**練習問題**
**1.** レストランについての文章のうち、「レストランを楽しむための」で始まり「日記を一日づつめくりながら、思い出す。」まで続く部分を、そのまま書き出してください。
**2.** レストランについての文章で、一年を思い出す手がかりとして挙げられているものをすべて挙げてください。
**3.** レストランについての文章を、最後の文の後から書き進めてください。

**抜粋**
:::::

おいしい店とのつきあい方。
サカキシンイチロウの秘密のノート。



レストランを楽しむための
お正月の準備、ってあるんですか?

まず今年一年を振り返ってみましょうか?
今年、あなたが行ったレストランの中で印象に残る
「一番素敵だった店」を思い出してみましょう。
あなたが幸運にも日記をつけている人だとしたら、
これは比較的簡単です。
2004年の1月1日のページから
日記を一日づつめくりながら、思い出す。
楽しいです。
ああ、彼の誕生日にはあの店に行ったんだった。
あの日はあの店であんなことがあったんだ。
そう言えばあの店は前評判と全然違って、ひどい店だった。
そんなことを思い浮かべながら、
今年一年を反省したり復習したり。
楽しいです。
日記をつける習慣が無い人でも、
アドレス帳や携帯電話の電話帳を
最初から読み返していけば、なんとかなる。

:::::

**資料**
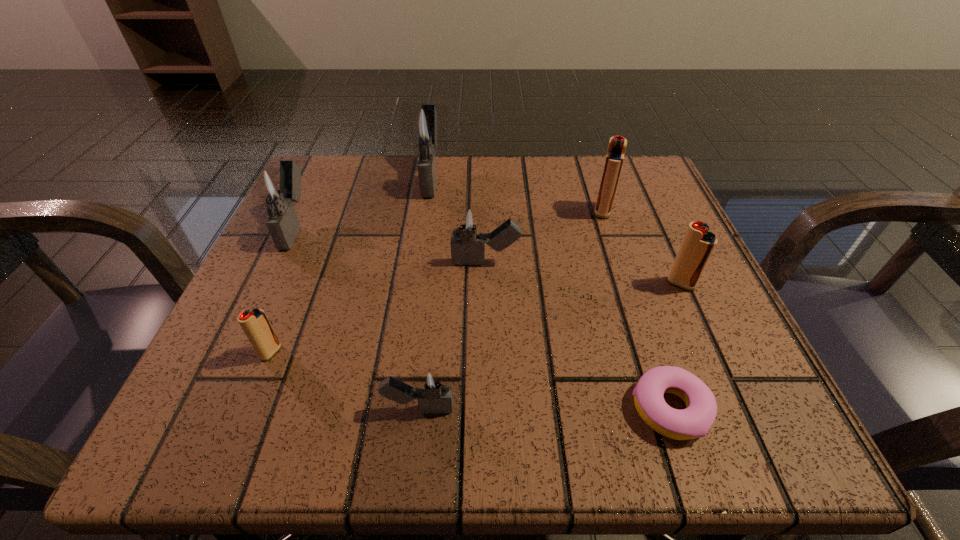
What are the coordinates of `vacant space at the left edge of the desktop` in the screenshot? It's located at (330, 255).

Locate an element on the screen. vacant space at the right edge of the desktop is located at coordinates (627, 225).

:::::

**解答**
**1.**
レストランを楽しむための
お正月の準備、ってあるんですか?

まず今年一年を振り返ってみましょうか?
今年、あなたが行ったレストランの中で印象に残る
「一番素敵だった店」を思い出してみましょう。
あなたが幸運にも日記をつけている人だとしたら、
これは比較的簡単です。
2004年の1月1日のページから
日記を一日づつめくりながら、思い出す。

**2.** 日記、アドレス帳、携帯電話の電話帳

**3.**
そうだ、この店は今年の春、初めていった店だったなぁ。
とあるレストランの店名をそこに発見して、
それがきっかけでその時の楽しい思い出が
まるで昨日のことのようにパッとよみがえったりします。
楽しいです。

年末に「レストラン大賞」を選ぼう!

ボクは一年の最後に、必ず
「今年のナンバー1レストラン」を選びます。
サカキシンイチロウレストラン大賞!です。
いろんな部門で選びます。
・ニューオープンレストラン部門
・今年、初めて出会ったレストラン部門
・一番美味しかった料理部門
・ベストスマイル部門
・おなじみになってて本当に良かったな部門
この5部門は必ず選びます。
一番美味しかった料理部門に関しては、
イタリア料理やフランス料理に始まって
和食、中華、はては定食屋やラーメン屋まで
ありとあらゆる業種があって、
それぞれに一等賞をつけていくと
とんでもない数の受賞レストランが出てくる。
ああ、今年もこれだけ食べたんだなぁ、
と呆れ半分、感心半分。
それでもう一度それらの受賞店舗を見比べながら、
今年一番の大賞レストランを選び出します。
ちなみに2004年度版の大賞は今のところ
「オステリア・ナカムラ」という
六本木にある正直なイタリアンレストランです。
夫婦2人でマネッジできるほどに小さな店だけれど、
誠実さと情熱は天下一品、今年一番の収穫でした。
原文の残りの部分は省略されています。